§ Given information
<<<<

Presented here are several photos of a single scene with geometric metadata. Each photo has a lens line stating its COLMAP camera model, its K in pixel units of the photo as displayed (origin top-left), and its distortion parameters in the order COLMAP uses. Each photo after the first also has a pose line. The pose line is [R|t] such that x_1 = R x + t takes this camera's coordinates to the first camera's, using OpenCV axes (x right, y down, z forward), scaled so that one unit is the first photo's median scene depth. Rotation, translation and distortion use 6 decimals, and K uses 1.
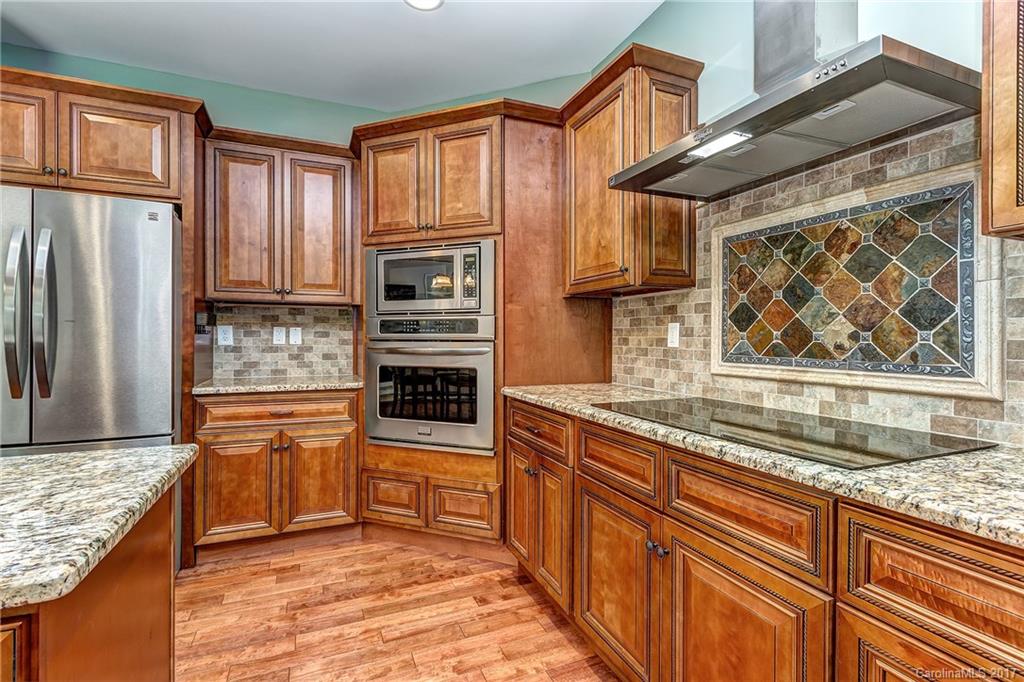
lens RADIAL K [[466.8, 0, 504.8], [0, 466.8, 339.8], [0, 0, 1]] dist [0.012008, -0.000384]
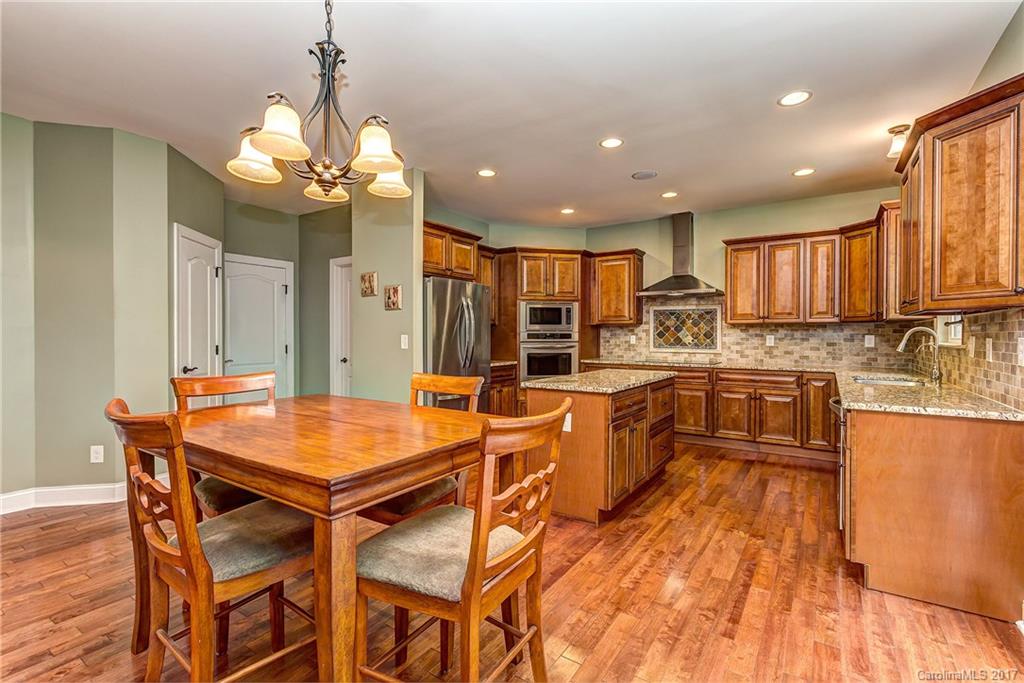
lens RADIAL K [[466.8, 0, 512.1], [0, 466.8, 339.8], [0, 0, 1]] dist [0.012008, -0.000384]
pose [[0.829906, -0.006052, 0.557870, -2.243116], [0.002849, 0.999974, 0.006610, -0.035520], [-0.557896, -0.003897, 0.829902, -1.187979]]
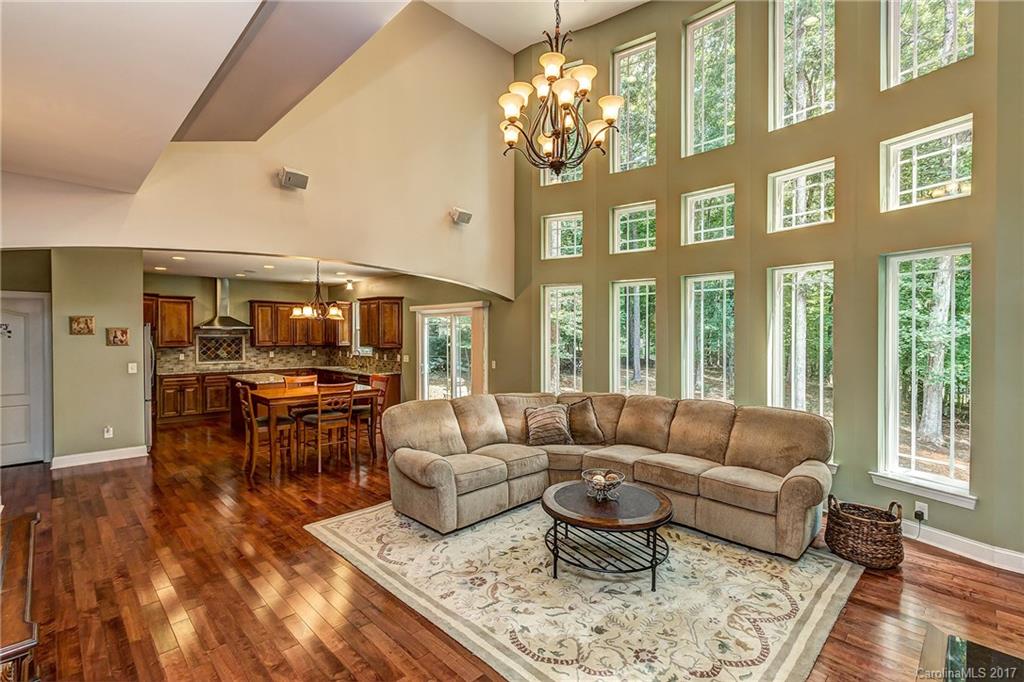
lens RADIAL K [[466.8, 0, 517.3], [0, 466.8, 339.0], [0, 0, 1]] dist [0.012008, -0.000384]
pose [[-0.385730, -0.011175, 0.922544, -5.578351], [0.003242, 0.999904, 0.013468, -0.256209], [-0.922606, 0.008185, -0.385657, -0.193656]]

>>>>
<<<<

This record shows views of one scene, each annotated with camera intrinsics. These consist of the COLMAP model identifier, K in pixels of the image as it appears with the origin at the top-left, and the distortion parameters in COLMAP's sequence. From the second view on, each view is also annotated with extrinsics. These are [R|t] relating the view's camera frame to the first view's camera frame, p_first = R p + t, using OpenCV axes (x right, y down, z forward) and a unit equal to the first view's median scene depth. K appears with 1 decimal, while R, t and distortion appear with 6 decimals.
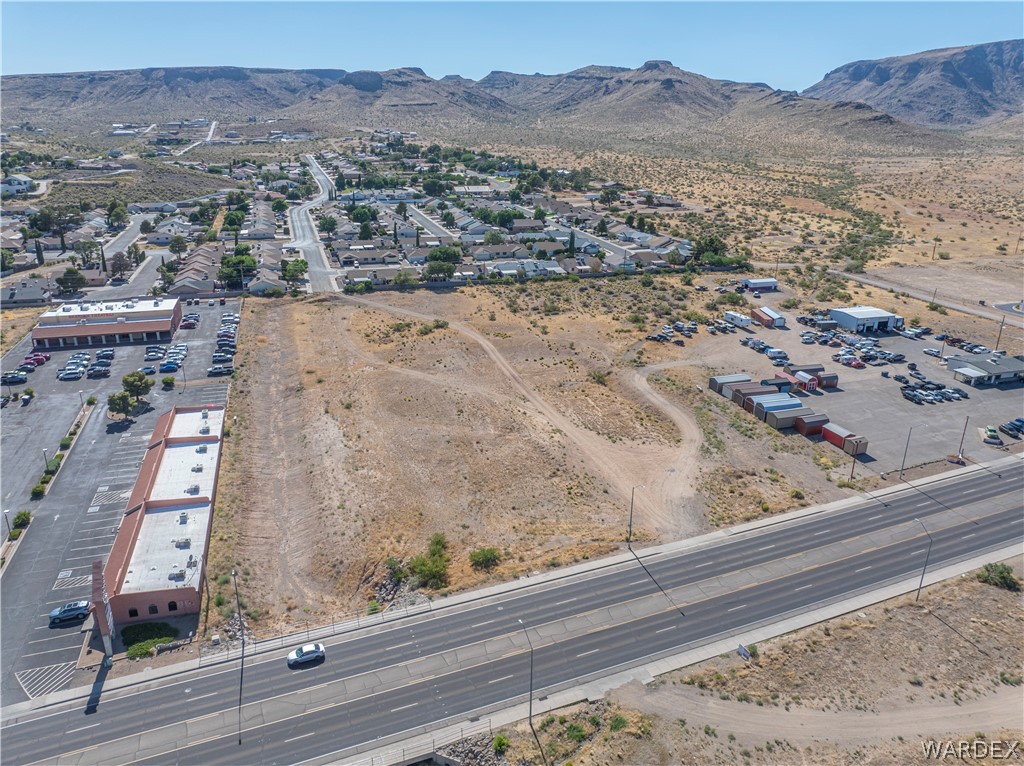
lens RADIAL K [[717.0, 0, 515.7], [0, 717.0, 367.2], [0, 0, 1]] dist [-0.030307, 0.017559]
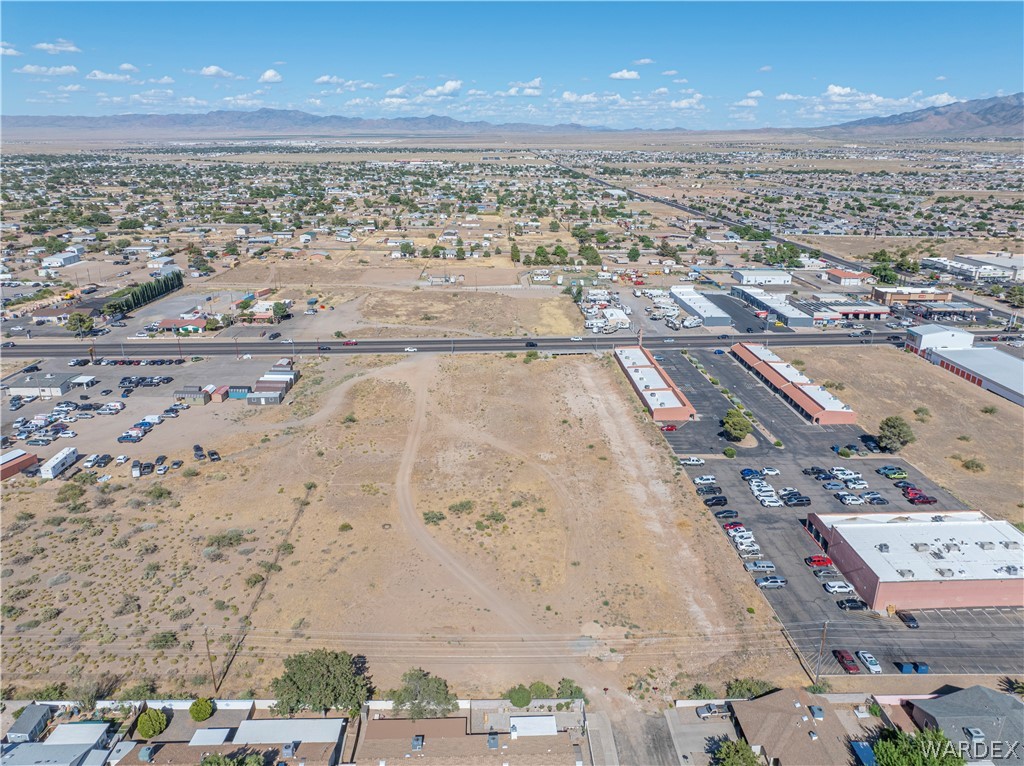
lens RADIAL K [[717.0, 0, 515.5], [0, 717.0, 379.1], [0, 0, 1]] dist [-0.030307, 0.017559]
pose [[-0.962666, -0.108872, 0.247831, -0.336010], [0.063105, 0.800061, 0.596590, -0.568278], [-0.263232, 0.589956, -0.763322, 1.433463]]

>>>>

§ The task
Turn the part of the items that opens with the line containing "Presented here are" and closes with the line containing "-0.003897, 0.829902, -1.187979]]" into a JSON list of strings, one string per line, with blank lines dropped. Leave the pictures out of the answer.

§ Result of the task
[
  "Presented here are several photos of a single scene with geometric metadata. Each photo has a lens line stating its COLMAP camera model, its K in pixel units of the photo as displayed (origin top-left), and its distortion parameters in the order COLMAP uses. Each photo after the first also has a pose line. The pose line is [R|t] such that x_1 = R x + t takes this camera's coordinates to the first camera's, using OpenCV axes (x right, y down, z forward), scaled so that one unit is the first photo's median scene depth. Rotation, translation and distortion use 6 decimals, and K uses 1.",
  "lens RADIAL K [[466.8, 0, 504.8], [0, 466.8, 339.8], [0, 0, 1]] dist [0.012008, -0.000384]",
  "lens RADIAL K [[466.8, 0, 512.1], [0, 466.8, 339.8], [0, 0, 1]] dist [0.012008, -0.000384]",
  "pose [[0.829906, -0.006052, 0.557870, -2.243116], [0.002849, 0.999974, 0.006610, -0.035520], [-0.557896, -0.003897, 0.829902, -1.187979]]"
]